Narses was too busy to pay this coward any attention. Pro-criminal sentiments were unpopular in Konstantinopolis. One could only say them in the shadows, and only scrawl pro-criminal graffiti in the middle of the night. So hostile were Konstantinopolitans to the criminals that the graffiti was usually erased within days. Small rewards had likewise been offered for information leading to the arrest of anyone expressing pro-criminal ideas, though three witnesses at least were required for convictions. Anyone who had anything positive to say about the criminals was already often a criminal himself—a wretch, a drain on society, as close to a slave as a citizen could be.
When Narses returned to the Great Palace, and had finally left his tired white courser in the stables, and had finally gotten back inside the actual building, Paul was gone. No one had seen him in hours. With the exception of Axouch, Narses ordered his bodyguards to separate and look for Paul. In the sekreta, all the logothetes busily scrawling at their desks and handing papers to their slave courtiers stood and bowed in silence when Narses (followed by Axouch) strode inside and demanded to know where Paul was.
“It’s a mystery!” Narses shouted. “A perfect mystery! Nobody knows where the second most important man in the City is! I guess my Grand Chamberlain is a ghost! I guess he has the power to turn himself invisible at will!” He turned to Axouch. “Why did I never know that Paul possessed this stupendous power? It could be put to such good use!”

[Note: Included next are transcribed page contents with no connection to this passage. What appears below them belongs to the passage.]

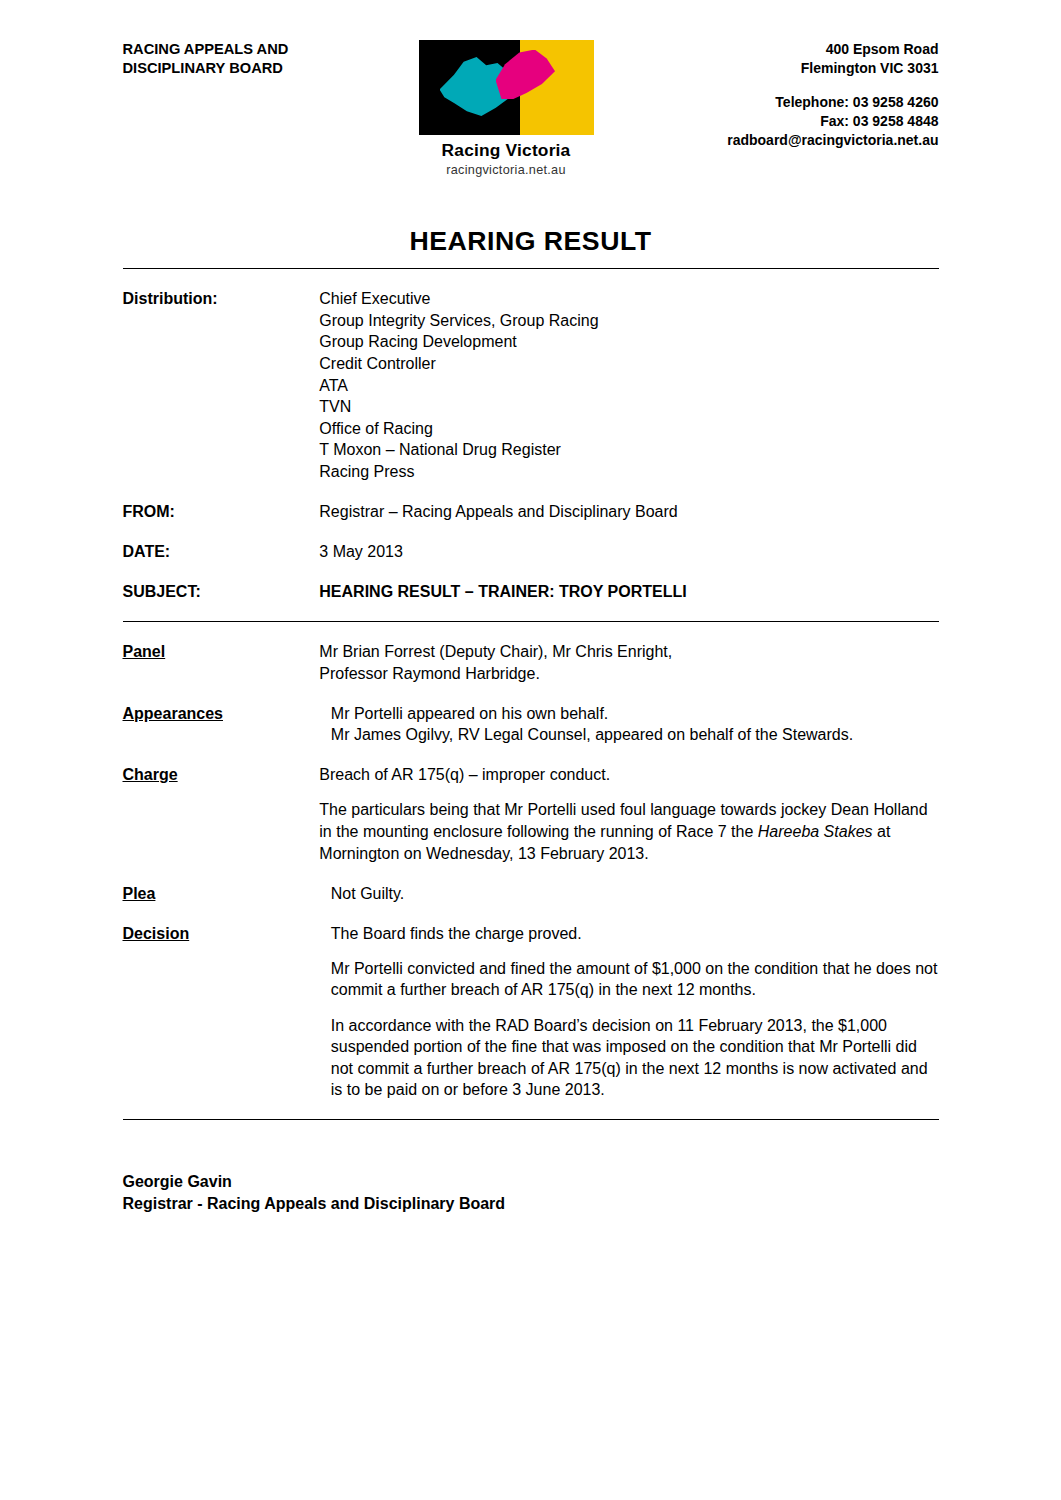RACING APPEALS AND
DISCIPLINARY BOARD
Racing Victoria
racingvictoria.net.au
400 Epsom Road
Flemington VIC 3031
Telephone: 03 9258 4260
Fax: 03 9258 4848
radboard@racingvictoria.net.au
HEARING RESULT
Distribution:
Chief Executive
Group Integrity Services, Group Racing
Group Racing Development
Credit Controller
ATA
TVN
Office of Racing
T Moxon – National Drug Register
Racing Press
FROM:
Registrar – Racing Appeals and Disciplinary Board
DATE:
3 May 2013
SUBJECT:
HEARING RESULT – TRAINER: TROY PORTELLI
Panel
Mr Brian Forrest (Deputy Chair), Mr Chris Enright,
Professor Raymond Harbridge.
Appearances
Mr Portelli appeared on his own behalf.
Mr James Ogilvy, RV Legal Counsel, appeared on behalf of the Stewards.
Charge
Breach of AR 175(q) – improper conduct.
The particulars being that Mr Portelli used foul language towards jockey Dean Holland in the mounting enclosure following the running of Race 7 the Hareeba Stakes at Mornington on Wednesday, 13 February 2013.
Plea
Not Guilty.
Decision
The Board finds the charge proved.
Mr Portelli convicted and fined the amount of $1,000 on the condition that he does not commit a further breach of AR 175(q) in the next 12 months.
In accordance with the RAD Board’s decision on 11 February 2013, the $1,000 suspended portion of the fine that was imposed on the condition that Mr Portelli did not commit a further breach of AR 175(q) in the next 12 months is now activated and is to be paid on or before 3 June 2013.
Georgie Gavin
Registrar - Racing Appeals and Disciplinary Board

Axouch nodded. No one spoke.
Narses turned back to the logothetes. “I will execute ten of you at random if no one tells me where Paul is—right now.”

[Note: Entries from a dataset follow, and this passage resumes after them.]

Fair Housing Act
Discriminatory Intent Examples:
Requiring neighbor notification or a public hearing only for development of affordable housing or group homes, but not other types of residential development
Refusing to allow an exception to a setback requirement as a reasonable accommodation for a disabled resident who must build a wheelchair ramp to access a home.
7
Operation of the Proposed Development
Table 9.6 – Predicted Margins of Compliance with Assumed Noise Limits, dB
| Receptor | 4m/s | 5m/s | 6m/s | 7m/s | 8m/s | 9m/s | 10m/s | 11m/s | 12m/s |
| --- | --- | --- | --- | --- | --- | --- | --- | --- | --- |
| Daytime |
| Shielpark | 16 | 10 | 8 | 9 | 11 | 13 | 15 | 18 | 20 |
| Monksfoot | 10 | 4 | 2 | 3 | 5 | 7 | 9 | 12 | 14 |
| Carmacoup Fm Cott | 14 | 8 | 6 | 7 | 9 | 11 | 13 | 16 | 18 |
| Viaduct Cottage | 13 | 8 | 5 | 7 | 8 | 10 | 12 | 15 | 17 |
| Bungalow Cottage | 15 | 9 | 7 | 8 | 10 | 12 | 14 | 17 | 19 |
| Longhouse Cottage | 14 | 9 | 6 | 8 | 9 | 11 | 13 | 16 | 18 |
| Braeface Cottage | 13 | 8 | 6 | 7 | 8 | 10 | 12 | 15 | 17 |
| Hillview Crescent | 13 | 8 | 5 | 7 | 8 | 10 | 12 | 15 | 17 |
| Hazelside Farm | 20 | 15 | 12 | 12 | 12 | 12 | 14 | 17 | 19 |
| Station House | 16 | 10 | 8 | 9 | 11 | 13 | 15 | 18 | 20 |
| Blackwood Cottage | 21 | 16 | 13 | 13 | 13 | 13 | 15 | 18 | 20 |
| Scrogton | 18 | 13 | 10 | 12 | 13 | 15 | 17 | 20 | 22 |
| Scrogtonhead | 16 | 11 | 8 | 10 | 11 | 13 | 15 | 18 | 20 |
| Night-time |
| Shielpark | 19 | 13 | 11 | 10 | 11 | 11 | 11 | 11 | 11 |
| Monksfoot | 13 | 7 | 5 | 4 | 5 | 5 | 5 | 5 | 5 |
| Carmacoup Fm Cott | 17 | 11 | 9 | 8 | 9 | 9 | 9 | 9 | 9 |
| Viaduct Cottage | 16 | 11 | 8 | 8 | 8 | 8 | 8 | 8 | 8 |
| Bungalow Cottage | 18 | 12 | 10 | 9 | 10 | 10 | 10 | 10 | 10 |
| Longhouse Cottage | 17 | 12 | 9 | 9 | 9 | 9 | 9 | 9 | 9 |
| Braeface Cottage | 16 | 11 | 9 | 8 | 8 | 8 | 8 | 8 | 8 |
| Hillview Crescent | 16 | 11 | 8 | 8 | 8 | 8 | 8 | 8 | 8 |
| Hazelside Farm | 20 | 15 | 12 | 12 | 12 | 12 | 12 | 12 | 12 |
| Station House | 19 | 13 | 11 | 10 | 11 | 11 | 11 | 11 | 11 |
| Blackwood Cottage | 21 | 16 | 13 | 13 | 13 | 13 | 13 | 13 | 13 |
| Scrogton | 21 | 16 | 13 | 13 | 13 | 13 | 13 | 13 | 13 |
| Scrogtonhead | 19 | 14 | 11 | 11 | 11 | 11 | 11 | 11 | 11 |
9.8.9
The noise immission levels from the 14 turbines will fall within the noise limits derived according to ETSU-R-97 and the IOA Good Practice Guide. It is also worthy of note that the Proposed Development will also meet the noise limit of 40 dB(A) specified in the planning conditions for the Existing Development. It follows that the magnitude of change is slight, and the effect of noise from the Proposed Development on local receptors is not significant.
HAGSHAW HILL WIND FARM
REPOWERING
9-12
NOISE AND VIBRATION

“We don’t know, majesty!” one eunuch cried.
Narses pointed to him. “You.”
The guards brought him to the front of the desks. His name was Gerasimos Georgatos of Kephalonia. Narses selected nine more beardless, fat-assed eunuchs, lined them up, and drew his rhompaia.
“I will execute everyone in this room if I have to,” Narses said. “Your jobs are not difficult. Even monkeys can be taught to write letters and do figures.”
The logothetes were tense and silent, their eyes wide, though they were afraid to look at their doomed colleagues or at Narses, so they kept their gazes down on their desks.
Narses raised his rhompaia above Georgatos’s head. Georgatos was crying, and had even wet himself. Finally the eunuch fell on his knees and crawled away, but Narses pressed him to the floor with his boot and held him there like he was a giant insect.
“Please, majesty!” Georgatos cried. “Please, I have only served you, my lord! I have given everything to the empire—my life, my—”
“—manhood.” Narses laughed. “What do you have to live for? What are you so afraid of losing? Your life is worthless. All you do is push paper. A thousand other eunuchs would take your place in a heartbeat if I asked them.”
Georgatos screamed and writhed, but could not escape. Narses was about to skewer him through the back like a bug for display when Sulayman rushed inside the office. The guard was gasping for breath and dripping sweat.
“Aphéntēs.” Sulayman bowed. “Forgive the interruption, aphéntēs.”
Everyone looked at him, including Georgatos—who presumably felt that there was no need to forgive the interruption at all.
“Aphéntēs,” Sulayman said. “My lord, we have him.”
“Where?” Narses said.
“He’s taking sanctuary in Hagia Sophia, aphéntēs.”
Narses was already walking out of the sekreta. “Of course he is. The man who thinks all religion is a superstition is suddenly fascinated with the church. Come on.”
Narses left with Axouch and Sulayman. All the eunuchs remained behind.